The Cluster Engine is a data mining software module that can be integrated into a larger Business Intelligence (BI) or Knowledge Management (KM) system. The Engines function is to categorize and sort unstructured information by identifying concepts within such information, and then organizing related concepts into cluster groups. Once these groups are formed, they can be saved as a taxonomy, which can be used for ongoing analysis to help identify trends and developments in the information.
For example, consider a customer satisfaction survey which solicits patrons with an open-ended question that asks for feedback regarding their shopping experience. Such a survey can generate several hundreds or even thousands of responses from patrons, and these responses (by nature) are unstructured information. In this case, the Cluster Engine can be used to automatically categorize and sort these responses into cluster groups. Once these groups are formed, various metrics, such as the "hot" or "most popular" customer issues, can be quickly identified.

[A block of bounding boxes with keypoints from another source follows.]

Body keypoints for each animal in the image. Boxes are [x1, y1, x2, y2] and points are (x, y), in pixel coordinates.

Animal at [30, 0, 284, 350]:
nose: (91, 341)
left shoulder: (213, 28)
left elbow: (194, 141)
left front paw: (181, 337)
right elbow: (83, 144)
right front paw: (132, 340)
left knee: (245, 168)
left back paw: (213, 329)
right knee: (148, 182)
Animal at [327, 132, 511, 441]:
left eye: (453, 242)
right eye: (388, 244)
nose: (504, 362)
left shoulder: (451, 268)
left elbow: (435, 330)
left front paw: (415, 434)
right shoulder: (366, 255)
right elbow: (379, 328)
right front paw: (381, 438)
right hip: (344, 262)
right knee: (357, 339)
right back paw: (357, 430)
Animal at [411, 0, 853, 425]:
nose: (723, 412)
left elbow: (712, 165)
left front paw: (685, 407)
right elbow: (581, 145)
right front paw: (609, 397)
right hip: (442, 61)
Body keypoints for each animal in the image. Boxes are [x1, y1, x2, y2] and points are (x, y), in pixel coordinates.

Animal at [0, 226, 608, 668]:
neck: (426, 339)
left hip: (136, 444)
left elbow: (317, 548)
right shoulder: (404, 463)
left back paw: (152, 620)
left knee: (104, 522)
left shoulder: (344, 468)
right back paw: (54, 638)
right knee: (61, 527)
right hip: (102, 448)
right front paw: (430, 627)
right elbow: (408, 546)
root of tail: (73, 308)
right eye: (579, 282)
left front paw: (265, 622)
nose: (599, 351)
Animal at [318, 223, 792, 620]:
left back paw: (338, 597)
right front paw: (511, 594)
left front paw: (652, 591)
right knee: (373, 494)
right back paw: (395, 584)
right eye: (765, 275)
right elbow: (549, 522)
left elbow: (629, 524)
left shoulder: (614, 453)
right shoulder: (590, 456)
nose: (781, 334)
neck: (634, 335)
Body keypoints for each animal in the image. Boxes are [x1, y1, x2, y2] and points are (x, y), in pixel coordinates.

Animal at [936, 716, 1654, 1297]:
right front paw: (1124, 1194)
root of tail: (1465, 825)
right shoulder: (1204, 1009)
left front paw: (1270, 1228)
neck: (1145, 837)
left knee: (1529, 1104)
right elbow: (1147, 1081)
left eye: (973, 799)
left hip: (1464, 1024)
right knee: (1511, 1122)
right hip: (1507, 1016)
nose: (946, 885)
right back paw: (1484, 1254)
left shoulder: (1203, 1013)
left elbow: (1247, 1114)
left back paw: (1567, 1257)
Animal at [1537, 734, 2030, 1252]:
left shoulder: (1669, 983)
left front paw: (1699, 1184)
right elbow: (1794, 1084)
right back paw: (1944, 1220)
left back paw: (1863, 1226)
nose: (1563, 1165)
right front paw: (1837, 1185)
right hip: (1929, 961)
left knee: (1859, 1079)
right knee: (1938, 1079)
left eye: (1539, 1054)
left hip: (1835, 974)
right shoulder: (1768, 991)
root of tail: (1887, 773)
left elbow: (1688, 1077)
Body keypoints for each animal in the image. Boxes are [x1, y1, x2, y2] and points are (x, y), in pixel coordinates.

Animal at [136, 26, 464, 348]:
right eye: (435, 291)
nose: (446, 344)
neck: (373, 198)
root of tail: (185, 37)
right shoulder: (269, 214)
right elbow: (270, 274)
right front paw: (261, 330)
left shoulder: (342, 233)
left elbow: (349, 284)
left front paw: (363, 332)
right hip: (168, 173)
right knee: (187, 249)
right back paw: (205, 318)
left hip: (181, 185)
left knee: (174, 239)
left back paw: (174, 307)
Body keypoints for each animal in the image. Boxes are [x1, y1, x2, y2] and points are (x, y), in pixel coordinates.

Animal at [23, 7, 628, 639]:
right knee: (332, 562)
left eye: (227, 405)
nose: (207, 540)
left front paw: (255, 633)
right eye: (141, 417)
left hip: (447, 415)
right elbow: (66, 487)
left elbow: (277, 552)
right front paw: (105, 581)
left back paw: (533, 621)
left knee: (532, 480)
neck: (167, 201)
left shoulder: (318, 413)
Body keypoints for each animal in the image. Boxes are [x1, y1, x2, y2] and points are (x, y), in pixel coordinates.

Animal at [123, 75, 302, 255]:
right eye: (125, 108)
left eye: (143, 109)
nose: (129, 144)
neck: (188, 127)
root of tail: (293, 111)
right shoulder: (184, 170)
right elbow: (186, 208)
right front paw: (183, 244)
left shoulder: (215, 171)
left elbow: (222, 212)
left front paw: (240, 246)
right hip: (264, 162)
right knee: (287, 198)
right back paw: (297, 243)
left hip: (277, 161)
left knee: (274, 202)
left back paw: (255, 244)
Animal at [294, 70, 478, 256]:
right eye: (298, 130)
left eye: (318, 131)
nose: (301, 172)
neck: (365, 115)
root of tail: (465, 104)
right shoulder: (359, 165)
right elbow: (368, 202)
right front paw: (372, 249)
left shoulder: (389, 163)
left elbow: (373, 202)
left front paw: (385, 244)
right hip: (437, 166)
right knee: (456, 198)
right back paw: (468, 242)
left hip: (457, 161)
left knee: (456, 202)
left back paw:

The cluster groups can also be saved as a taxonomy, so that when the survey is conducted again in the future, the Engine output can be compared against previously saved runs. This comparison can help identify trends and developments in customer satisfaction.
Input to the Cluster Engine can come from a variety of sources, some of which include traditional databases, XML, web site content, web logs (blogs), Usenet posts, and RSS feeds. By default, the Engine produces XML output of its taxonomy results, but this output format can be configured as needed. In addition to the unstructured information, each input record can include meta data or keyword information. These additional inputs become attributes, which can be used by the Engine to further filter or segment the resultant cluster groups.